[Moved to DR at the April, 2013 meeting.]

Notes from the June, 2016 meeting:

The resolution of issue 2094 revert the changes above revert the changes of volatile qualification on trivial copyability.

Proposed resolution, October, 2012:

1. Change 6.8 [basic.types] paragraph 9 as follows:

...Scalar types, trivially copyable class types (Clause 11 [class]), arrays of such types, and cv-qualified non-volatile const-qualified versions of these types (6.8.5 [basic.type.qualifier]) are collectively called trivially copyable types. Scalar types, trivial class types...

2. Change 9.2.9.2 [dcl.type.cv] paragraphs 6-7 as follows:

What constitutes an access to an object that has volatile-qualified type is implementation-defined. If an attempt is made to refer to an object defined with a volatile-qualified type through the use of a glvalue with a non-volatile-qualified type, the program behavior is undefined.

[Note: volatile is a hint to the implementation to avoid aggressive optimization involving the object because the value of the object might be changed by means undetectable by an implementation. Furthermore, for some implementations, volatile might indicate that special hardware instructions are required to access the object. See 6.9.1 [intro.execution] for detailed semantics. In general, the semantics of volatile are intended to be the same in C++ as they are in C. —end note]

3. Change 11.4.5.3 [class.copy.ctor] paragraph 12 as follows:

A copy/move constructor for class X is trivial if it is not user-provided, its declared parameter type is the same as if it had been implicitly declared, and if

• class X has no virtual functions (11.7.3 [class.virtual]) and no virtual base classes (11.7.2 [class.mi]), and

• class X has no non-static data members of volatile-qualified type, and

• ...

4. Change 11.4.5.3 [class.copy.ctor] paragraph 25 as follows:

A copy/move assignment operator for class X is trivial if it is not user-provided, its declared parameter type is the same as if it had been implicitly declared, and if

• class X has no virtual functions (11.7.3 [class.virtual]) and no virtual base classes (11.7.2 [class.mi]), and

• class X has no non-static data members of volatile-qualified type, and

• ...

Notes from the April, 2005 meeting:

It is not clear whether the volatile qualifier actually guarantees atomicity in this way. Also, the work on the memory model for multithreading being done by the Evolution Working Group seems at this point likely to specify additional semantics for volatile data, and that work would need to be considered before resolving this issue.

(See also issue 1746.)

In 6.8 [basic.types] paragraph 10, the standard makes it quite clear that volatile qualified types are PODs:

Arithmetic types (6.8.2 [basic.fundamental]), enumeration types, pointer types, and pointer to member types (6.8.4 [basic.compound]), and cv-qualified versions of these types (6.8.5 [basic.type.qualifier]) are collectively called scalar types.

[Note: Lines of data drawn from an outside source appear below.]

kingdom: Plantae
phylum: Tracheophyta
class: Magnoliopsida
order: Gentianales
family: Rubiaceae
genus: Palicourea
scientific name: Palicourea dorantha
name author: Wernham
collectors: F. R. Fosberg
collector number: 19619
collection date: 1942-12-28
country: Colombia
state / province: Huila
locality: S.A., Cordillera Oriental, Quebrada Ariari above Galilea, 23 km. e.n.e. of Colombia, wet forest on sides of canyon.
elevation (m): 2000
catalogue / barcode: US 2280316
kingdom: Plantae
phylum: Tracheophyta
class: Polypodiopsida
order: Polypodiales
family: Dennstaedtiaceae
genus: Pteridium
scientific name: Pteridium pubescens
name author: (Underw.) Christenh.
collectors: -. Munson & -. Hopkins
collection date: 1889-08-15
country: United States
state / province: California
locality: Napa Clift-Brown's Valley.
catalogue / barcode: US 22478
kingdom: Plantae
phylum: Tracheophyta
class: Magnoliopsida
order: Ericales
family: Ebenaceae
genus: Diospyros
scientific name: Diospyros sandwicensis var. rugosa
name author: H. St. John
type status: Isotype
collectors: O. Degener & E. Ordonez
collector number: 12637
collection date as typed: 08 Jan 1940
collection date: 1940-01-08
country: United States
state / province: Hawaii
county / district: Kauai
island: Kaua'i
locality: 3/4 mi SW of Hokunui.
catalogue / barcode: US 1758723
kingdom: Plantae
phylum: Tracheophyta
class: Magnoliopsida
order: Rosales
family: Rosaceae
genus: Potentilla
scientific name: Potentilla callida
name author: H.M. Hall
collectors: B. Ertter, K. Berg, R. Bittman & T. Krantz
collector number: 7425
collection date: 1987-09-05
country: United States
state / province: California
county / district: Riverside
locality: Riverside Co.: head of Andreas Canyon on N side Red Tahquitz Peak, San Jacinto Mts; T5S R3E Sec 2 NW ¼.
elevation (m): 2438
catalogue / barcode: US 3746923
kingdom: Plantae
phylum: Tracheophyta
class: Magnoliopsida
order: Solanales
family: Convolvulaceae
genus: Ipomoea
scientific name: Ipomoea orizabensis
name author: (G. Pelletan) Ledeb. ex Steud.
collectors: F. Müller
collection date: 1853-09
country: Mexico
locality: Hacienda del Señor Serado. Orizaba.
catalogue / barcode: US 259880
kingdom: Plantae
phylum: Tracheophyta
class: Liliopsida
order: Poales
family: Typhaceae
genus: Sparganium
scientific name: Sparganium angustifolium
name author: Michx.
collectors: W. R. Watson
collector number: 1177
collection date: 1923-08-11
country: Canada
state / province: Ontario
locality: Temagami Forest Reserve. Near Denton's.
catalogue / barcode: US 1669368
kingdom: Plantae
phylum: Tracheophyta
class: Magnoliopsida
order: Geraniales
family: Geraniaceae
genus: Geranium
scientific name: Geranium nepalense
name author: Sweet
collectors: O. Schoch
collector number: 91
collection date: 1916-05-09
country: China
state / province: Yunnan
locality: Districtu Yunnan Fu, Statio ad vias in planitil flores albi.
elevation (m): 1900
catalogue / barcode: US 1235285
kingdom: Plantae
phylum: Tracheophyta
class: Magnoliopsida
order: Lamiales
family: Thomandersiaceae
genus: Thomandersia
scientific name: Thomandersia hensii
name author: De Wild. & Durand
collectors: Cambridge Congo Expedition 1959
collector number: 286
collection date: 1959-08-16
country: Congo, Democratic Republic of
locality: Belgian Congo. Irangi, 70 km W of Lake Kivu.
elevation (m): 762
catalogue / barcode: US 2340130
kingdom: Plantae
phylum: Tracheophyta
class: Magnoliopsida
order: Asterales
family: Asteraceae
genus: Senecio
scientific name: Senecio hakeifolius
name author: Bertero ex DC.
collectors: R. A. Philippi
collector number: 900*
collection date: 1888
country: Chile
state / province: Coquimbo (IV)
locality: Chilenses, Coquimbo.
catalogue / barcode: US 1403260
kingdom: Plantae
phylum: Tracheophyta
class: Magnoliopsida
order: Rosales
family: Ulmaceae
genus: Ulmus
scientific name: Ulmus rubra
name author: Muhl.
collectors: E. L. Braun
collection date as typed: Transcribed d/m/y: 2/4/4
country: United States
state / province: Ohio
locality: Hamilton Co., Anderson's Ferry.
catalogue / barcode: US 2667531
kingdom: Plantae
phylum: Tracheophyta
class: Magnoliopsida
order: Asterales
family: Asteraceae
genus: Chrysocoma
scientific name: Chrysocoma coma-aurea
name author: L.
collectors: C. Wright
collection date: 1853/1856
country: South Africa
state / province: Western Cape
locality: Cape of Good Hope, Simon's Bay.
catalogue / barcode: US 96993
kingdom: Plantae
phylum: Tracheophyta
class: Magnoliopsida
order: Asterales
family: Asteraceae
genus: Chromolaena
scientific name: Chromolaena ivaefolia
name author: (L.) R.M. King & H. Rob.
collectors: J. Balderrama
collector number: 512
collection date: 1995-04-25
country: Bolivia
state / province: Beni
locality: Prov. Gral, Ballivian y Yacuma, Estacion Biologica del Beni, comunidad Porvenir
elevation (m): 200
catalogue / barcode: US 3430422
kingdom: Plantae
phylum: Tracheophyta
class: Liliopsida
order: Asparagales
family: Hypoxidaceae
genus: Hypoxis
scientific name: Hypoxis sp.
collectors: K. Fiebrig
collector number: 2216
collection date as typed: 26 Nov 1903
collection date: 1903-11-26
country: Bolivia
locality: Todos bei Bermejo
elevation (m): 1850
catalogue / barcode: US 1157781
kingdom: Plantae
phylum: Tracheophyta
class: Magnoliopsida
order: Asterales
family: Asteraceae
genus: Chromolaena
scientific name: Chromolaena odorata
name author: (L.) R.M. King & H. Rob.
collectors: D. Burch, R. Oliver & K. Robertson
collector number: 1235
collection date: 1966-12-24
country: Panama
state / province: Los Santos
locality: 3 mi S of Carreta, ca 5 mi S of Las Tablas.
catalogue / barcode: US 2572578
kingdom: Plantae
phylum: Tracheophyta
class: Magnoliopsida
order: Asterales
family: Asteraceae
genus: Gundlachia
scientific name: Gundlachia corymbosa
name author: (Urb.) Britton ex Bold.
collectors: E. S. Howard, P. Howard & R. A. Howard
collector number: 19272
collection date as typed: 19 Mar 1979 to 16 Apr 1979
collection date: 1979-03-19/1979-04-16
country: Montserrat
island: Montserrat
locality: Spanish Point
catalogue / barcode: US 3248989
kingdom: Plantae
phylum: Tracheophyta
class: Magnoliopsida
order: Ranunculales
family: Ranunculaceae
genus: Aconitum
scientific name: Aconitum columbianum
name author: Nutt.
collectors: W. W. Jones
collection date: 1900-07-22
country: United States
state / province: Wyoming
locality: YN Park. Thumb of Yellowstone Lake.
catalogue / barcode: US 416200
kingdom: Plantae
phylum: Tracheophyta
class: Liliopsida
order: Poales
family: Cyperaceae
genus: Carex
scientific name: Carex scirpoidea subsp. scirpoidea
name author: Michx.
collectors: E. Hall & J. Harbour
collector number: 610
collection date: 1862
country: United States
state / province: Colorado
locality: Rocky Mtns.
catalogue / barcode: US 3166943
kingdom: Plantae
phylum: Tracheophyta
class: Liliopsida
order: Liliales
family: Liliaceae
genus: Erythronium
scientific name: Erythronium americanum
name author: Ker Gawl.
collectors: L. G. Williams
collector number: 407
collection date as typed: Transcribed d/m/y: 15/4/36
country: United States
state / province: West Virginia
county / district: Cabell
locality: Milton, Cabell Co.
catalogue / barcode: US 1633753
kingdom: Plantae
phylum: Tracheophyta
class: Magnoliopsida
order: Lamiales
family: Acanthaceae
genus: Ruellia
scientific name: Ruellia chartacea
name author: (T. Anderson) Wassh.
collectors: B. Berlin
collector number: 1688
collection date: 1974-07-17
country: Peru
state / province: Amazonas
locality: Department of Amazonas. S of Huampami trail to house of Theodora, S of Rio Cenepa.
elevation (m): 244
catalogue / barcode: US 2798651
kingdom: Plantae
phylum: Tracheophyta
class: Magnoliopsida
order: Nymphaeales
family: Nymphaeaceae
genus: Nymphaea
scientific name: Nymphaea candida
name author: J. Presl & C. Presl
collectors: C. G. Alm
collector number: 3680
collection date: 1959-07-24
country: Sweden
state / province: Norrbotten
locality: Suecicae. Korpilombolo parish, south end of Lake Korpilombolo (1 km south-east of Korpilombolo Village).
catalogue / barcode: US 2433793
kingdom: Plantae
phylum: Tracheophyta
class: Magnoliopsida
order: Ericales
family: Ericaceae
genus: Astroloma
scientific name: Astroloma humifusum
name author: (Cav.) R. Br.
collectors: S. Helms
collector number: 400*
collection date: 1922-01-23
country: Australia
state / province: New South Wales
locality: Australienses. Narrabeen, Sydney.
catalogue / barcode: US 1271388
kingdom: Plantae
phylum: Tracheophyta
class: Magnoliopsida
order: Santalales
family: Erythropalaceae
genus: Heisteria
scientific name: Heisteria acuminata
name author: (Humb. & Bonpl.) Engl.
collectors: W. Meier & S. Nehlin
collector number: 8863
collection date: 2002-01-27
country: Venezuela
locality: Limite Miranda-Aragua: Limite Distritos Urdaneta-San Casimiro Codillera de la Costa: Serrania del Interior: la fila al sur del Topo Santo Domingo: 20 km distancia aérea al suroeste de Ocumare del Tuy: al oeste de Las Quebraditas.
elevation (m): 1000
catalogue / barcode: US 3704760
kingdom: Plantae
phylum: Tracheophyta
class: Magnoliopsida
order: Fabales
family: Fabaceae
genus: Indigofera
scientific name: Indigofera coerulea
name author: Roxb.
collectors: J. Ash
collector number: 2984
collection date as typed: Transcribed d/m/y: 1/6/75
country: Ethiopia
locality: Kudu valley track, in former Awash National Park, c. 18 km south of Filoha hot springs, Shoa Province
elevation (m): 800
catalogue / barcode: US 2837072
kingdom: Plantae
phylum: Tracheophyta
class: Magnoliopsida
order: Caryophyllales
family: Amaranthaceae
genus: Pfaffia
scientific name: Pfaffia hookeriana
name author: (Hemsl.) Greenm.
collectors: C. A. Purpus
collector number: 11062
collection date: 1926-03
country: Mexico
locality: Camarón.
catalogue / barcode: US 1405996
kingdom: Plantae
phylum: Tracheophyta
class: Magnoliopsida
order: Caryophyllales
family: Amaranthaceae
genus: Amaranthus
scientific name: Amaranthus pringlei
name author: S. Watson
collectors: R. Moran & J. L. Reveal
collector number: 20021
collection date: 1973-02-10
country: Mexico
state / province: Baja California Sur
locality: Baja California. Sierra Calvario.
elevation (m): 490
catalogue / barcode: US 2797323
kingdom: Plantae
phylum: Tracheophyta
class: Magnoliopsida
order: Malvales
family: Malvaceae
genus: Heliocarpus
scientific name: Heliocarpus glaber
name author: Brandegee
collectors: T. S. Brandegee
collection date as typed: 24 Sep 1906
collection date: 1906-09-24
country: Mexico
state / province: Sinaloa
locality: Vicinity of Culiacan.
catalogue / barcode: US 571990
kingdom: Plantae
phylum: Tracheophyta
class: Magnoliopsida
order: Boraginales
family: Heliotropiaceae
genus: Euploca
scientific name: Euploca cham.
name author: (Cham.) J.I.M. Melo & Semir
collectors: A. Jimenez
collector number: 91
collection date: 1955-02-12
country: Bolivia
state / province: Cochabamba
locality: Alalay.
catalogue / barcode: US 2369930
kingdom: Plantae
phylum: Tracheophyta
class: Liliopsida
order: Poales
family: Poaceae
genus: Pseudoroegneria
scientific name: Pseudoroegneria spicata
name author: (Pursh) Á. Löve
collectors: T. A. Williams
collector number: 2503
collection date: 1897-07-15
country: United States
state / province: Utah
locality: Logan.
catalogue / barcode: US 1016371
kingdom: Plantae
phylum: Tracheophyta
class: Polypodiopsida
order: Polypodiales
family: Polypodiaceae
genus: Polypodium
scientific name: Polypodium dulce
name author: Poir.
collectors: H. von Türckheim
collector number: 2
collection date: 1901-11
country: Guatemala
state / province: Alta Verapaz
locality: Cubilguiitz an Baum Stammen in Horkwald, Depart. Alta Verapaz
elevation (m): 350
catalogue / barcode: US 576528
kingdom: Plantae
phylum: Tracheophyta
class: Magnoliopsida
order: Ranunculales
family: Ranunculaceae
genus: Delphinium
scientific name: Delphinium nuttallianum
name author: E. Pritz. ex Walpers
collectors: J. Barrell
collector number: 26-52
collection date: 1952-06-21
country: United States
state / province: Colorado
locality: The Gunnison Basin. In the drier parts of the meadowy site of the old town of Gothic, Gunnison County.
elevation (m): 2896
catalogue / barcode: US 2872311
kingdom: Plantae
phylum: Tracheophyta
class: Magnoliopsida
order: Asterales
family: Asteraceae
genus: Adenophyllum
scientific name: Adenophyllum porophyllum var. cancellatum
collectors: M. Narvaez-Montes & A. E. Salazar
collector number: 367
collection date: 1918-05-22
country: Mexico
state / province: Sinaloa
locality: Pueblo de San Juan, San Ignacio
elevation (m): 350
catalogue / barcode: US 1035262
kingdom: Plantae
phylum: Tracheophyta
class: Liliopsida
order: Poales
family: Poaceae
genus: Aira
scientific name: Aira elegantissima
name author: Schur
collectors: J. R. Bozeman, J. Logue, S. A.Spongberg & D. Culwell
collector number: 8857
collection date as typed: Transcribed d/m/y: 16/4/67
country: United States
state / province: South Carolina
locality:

Scalar types, POD-struct types, POD-union types (Clause 11 [class]), arrays of such types and cv-qualified versions of these types (6.8.5 [basic.type.qualifier]) are collectively called POD types.

However in 6.8 [basic.types] paragraph 3, the standard makes it clear that PODs can be copied “as if” they were a collection of bytes by memcpy:

For any POD type T, if two pointers to T point to distinct T objects obj1 and obj2, where neither obj1 nor obj2 is a base-class subobject, if the value of obj1 is copied into obj2, using the std::memcpy library function, obj2 shall subsequently hold the same value as obj1.

The problem with this is that a volatile qualified type may need to be copied in a specific way (by copying using only atomic operations on multithreaded platforms, for example) in order to avoid the “memory tearing” that may occur with a byte-by-byte copy.

I realise that the standard says very little about volatile qualified types, and nothing at all (yet) about multithreaded platforms, but nonetheless this is a real issue, for the following reason:

The forthcoming TR1 will define a series of traits that provide information about the properties of a type, including whether a type is a POD and/or has trivial construct/copy/assign operations. Libraries can use this information to optimise their code as appropriate, for example an array of type T might be copied with a memcpy rather than an element-by-element copy if T is a POD. This was one of the main motivations behind the type traits chapter of the TR1. However it's not clear how volatile types (or POD's which have a volatile type as a member) should be handled in these cases.